Captain: You’re hired.
cop: anything you say will be used against you in a court of law
me: incompetent lawyer
cop: wha-
me: tainted evidence
cop: [into walkie] c-can he do that
Who is the highest ranking officer at the hospital?
General Anesthesia
Took the batteries out of the carbon monoxide alarm because the loud beeping was giving me a headache and making me feel sick and dizzy.
First date
Her: Wow this place is posh
Me: *clicks fingers* Garçon, we’d like to order food
Waiter: Entrées?
Me: No, on plates, you fool
ALADDIN: I can show you the world
ME: I’ve seen enough
My EarPods died 5 minutes into my walk so I’m going home to watch TV. It was a sign. Exercise is stupid.
I hate when I’m hanging up my clothes and I find an unused treadmill from 1981.
Life lesson: do not tile your kitchen floor the same colour as a Cheerio
oh you like online scams? name all the numbers on your credit card
JUDGE: i sentence you to life in prison
MY LAWYER WHO IS A HOUSE FLY: nice that’s only like 11 days
Me: Is this something a crazy person would wear?
My mom: Well, crazy people can wear whatever they want, so…
Still boggled by the people I know who are going out to bars saying “we can defeat this if we’re not afraid” and I’m like “this isn’t Pennywise it’s a PANDEMIC”
You guys beat up on Catholicism, but any time you need an exorcism, there you are dialing up the rectory.
“What’s your band name?”
“The Who”
“The band?”
“Not The Band, The Who”
“Please don’t make me guess who”
“Not The Guess Who. The Band is a band but we’re the band The Who”

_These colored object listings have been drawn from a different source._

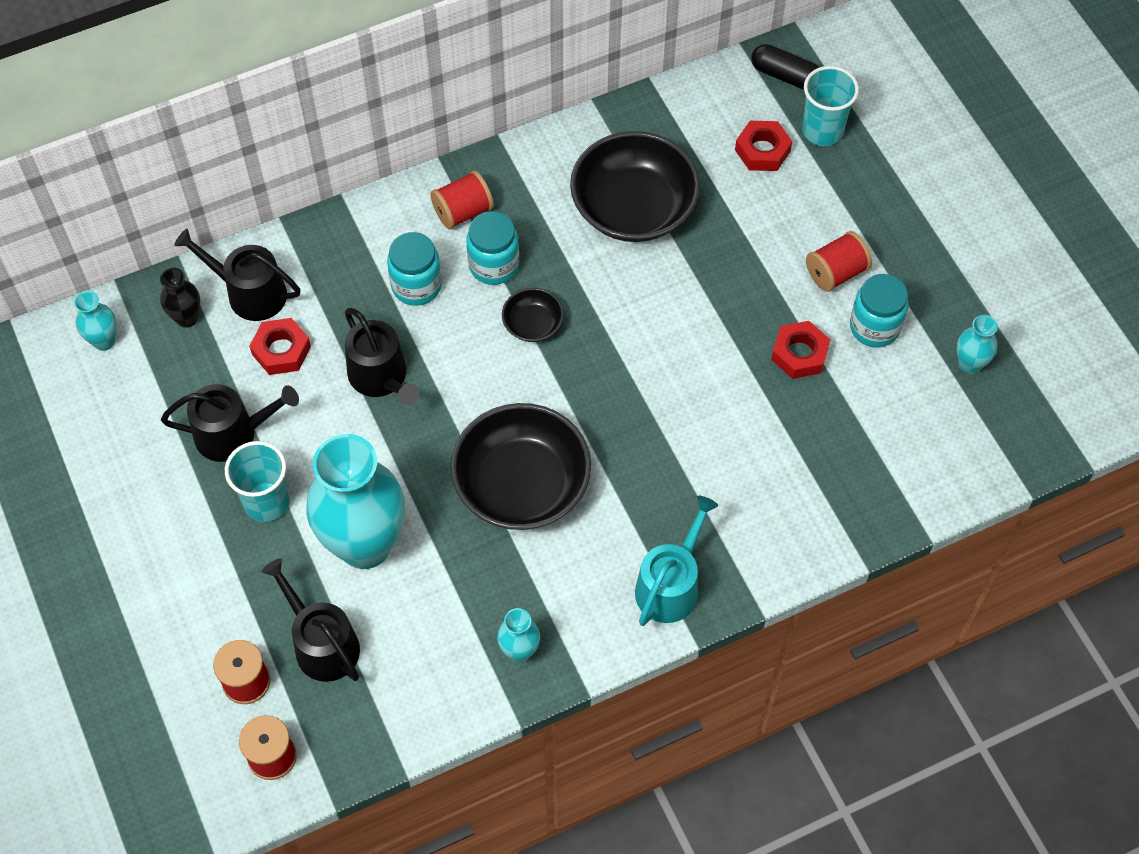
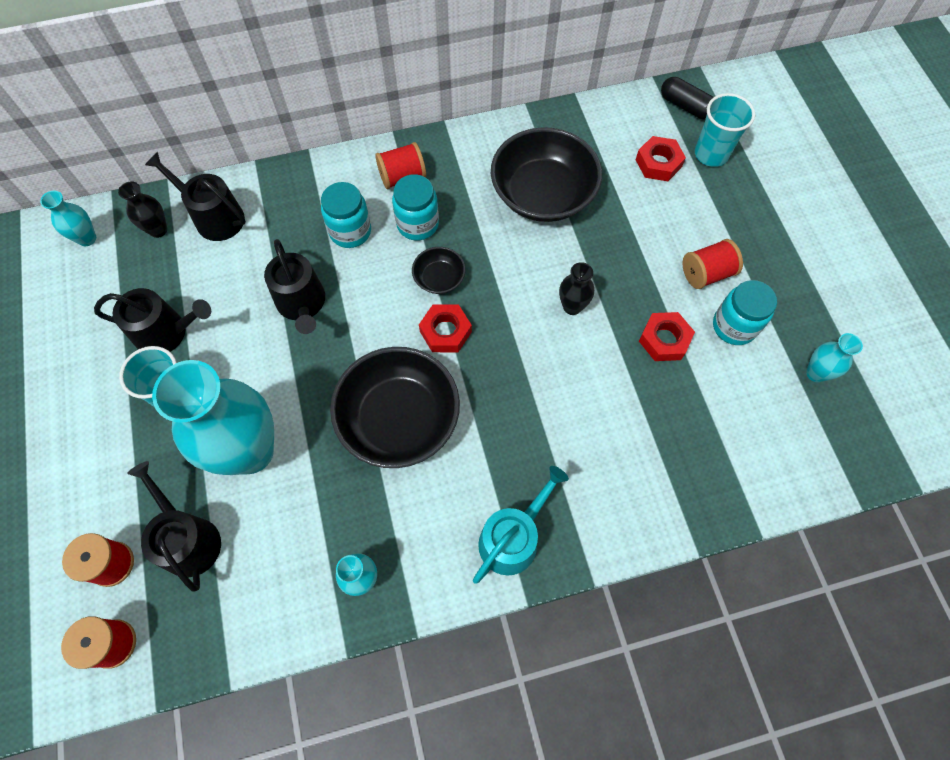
camera: 10 degrees right, 5 degrees up
red nut [249,318,311,375] -> red nut moved to [419,304,472,353]
none -> black vase [559,262,594,315]

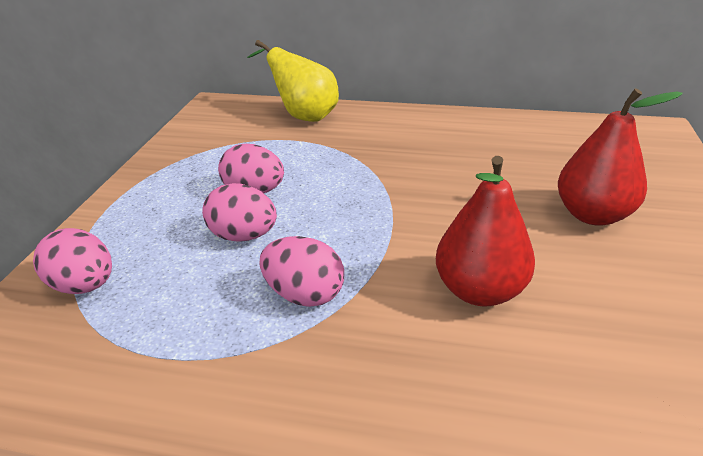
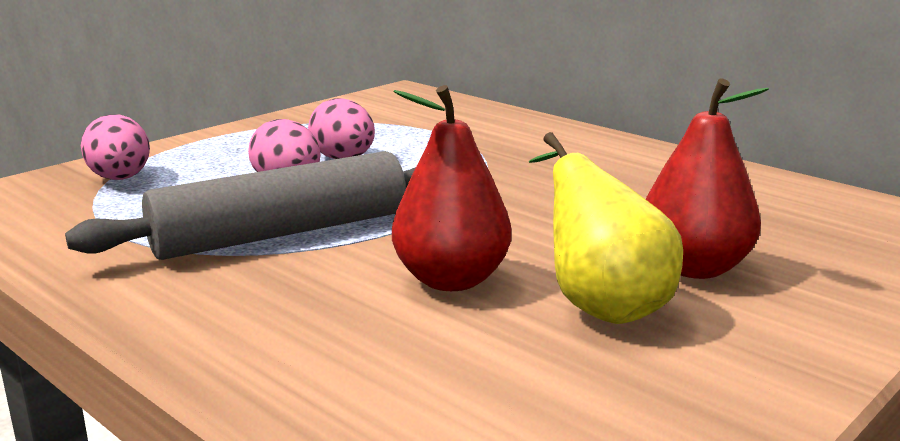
camera: 30 degrees right, 15 degrees down
yellow pear [247,40,339,122] -> yellow pear moved to [529,132,683,324]
pink egg [260,236,344,307] -> grey rolling pin [65,151,416,260]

“May I have some of your drugs?”
Coffee so strong I’m starting to believe I’m The Flash.
idc who house I’m at, i’m drying my hands on yo decoration towels
I’m sick of getting woken up at 6am by the bin men. I just want a nice sleep but they always insist that I get out of the bin before they collect it.
Let’s not buy them two of all the same toys we said.
It’ll teach them to share, we said.
We are idiots.
Friend: *texting* How are you holding up? Staying busy?
Me: Yeah actually I’ve gotten really into philosophy
[Earlier that day]
Me: Alexa if you shave all your hair off do you use face wash or body soap on the top of your head
People use the term lab rat pejoratively even though there is probably no finer life than one dedicated to solving puzzles and eating cheeses.
People are always terrified of child birth, but they should be scared of the 18 years that follow. Those have to be done without pain meds.🥴
band: THANKS FOR COMING OUT ANY LAST REQUESTS
crowd: [shouting songs]
me: HAVE U SEEN MY KEYS
People Giving Writing Advice: Be you, just write what you know
Me, typing: “Her eyes shimmered like oil in a deep fryer. She had hair like brown linguini, and thighs like albino sea lions.”
People: wait no, why are you like that
My family used to move a lot when I was a kid, but I always found them.
I get told that I’m salty, and my mirror tells me I’m mostly fat, so I guess love me since I’m basically bacon.